Das Interface ist ein Spezialfall einer abstrakten Klassen, in dem keine Methodenimplementierungen bzw. Variablendeklarationen (außer konstanten) erlaubt sind.

Abstrakte Klassen kommen in der Vererbungshierarchie vor. Wenn du eine Oberklasse hast, von der es aber unsinnig ist Instanzen zu bilden.

mein Lieblingsbeispiel:

Klasse Mann und Frau. Beide haben vieles gemeinsam und (leider) auch vieles unterschiedlich. Ergo baut man eine Oberklasse für die Gemeinsamkeiten -> Klasse Mensch. Nun will man aber, dass ein mensch entweder Frau oder Mann ist. Also macht man die Klasse Mensch abstrakt. Der Vorteil hierbei ist auch, dass die unterklasse gezwungen werden kann eine Methode zu implementieren (was bei normaler Vererbung ja nicht zwingend ist).


Interfaces wiederum dienen eigentlich mehr zur Funktions- bzw. Eigenschaftsbeschreibung. Bsp Comparable. Einem sortierer ist es schnuppe was er sortiert, solange man ihm sagt, wie die Instanzen zu ordnen sind. D.h. man definiert durch ein Interface eine Eigenschaft bzw ein Verhalten für eine Klasse.

d.h. im grunde handelt es sich hier um zwei grundlegend verschiedene Einsatzgebiete - die oft gemischt werden. 

Als Rule of Thumb: Interfaces sollten abstrakten Klassen vorgezogen werden

jetzt aber - Forensuche und "Effective Java - Programming Language Guide" Item 17


----------



## Acha (26. Jun 2006)

Hast ja Recht @deathbyaclown!... Hatte irgendwie nicht genug Geduld mit der Forensuche, um wirklich den Unterschied herauszubekommen!  

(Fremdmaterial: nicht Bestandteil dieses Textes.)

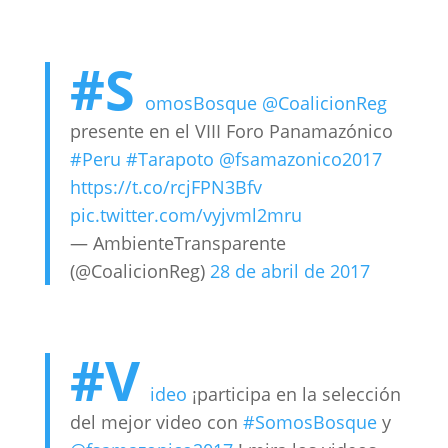
#S
omosBosque
@CoalicionReg
presente en el VIII Foro Panamazónico
#Peru
#Tarapoto
@fsamazonico2017
https://t.co/rcjFPN3Bfv
pic.twitter.com/vyjvml2mru
— AmbienteTransparente
(@CoalicionReg)
28 de abril de 2017
#V
ideo
¡participa en la selección
del mejor video con
#SomosBosque
y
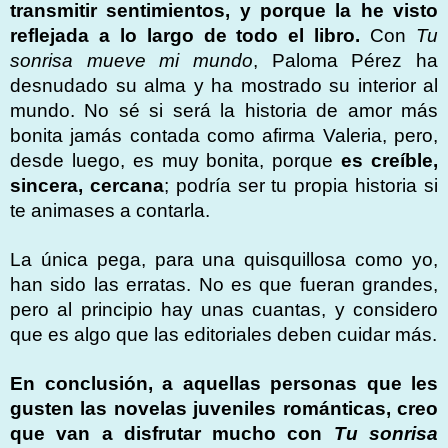
transmitir sentimientos, y porque la he visto
reflejada a lo largo de todo el libro.
Con
Tu
sonrisa mueve mi mundo
, Paloma Pérez ha
desnudado su alma y ha mostrado su interior al
mundo. No sé si será la historia de amor más
bonita jamás contada como afirma Valeria, pero,
desde luego, es muy bonita, porque
es creíble,
sincera, cercana
; podría ser tu propia historia si
te animases a contarla.
La única pega, para una quisquillosa como yo,
han sido las erratas. No es que fueran grandes,
pero al principio hay unas cuantas, y considero
que es algo que las editoriales deben cuidar más.
En conclusión, a aquellas personas que les
gusten las novelas juveniles románticas, creo
que van a disfrutar mucho con
Tu sonrisa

Trotzdem vielen Dank Euch beiden für die schnellen Antworten!   

MFG

Acha


----------



## merxleben (26. Jun 2006)

Hallo,

Der Hauptunterschied zwischem beiden liegt in der Einsetzbarkeit. Ein Vorteil von Interfaces besteht ja darin, dass eine Klasse mehrere Interfaces implementieren kann. Im Gegensatz dazu gibt es in Java nicht die Möglichkeit der Mehrfachvererbung.

Mal ganz schnell ins Blaue geschossen

Martin


----------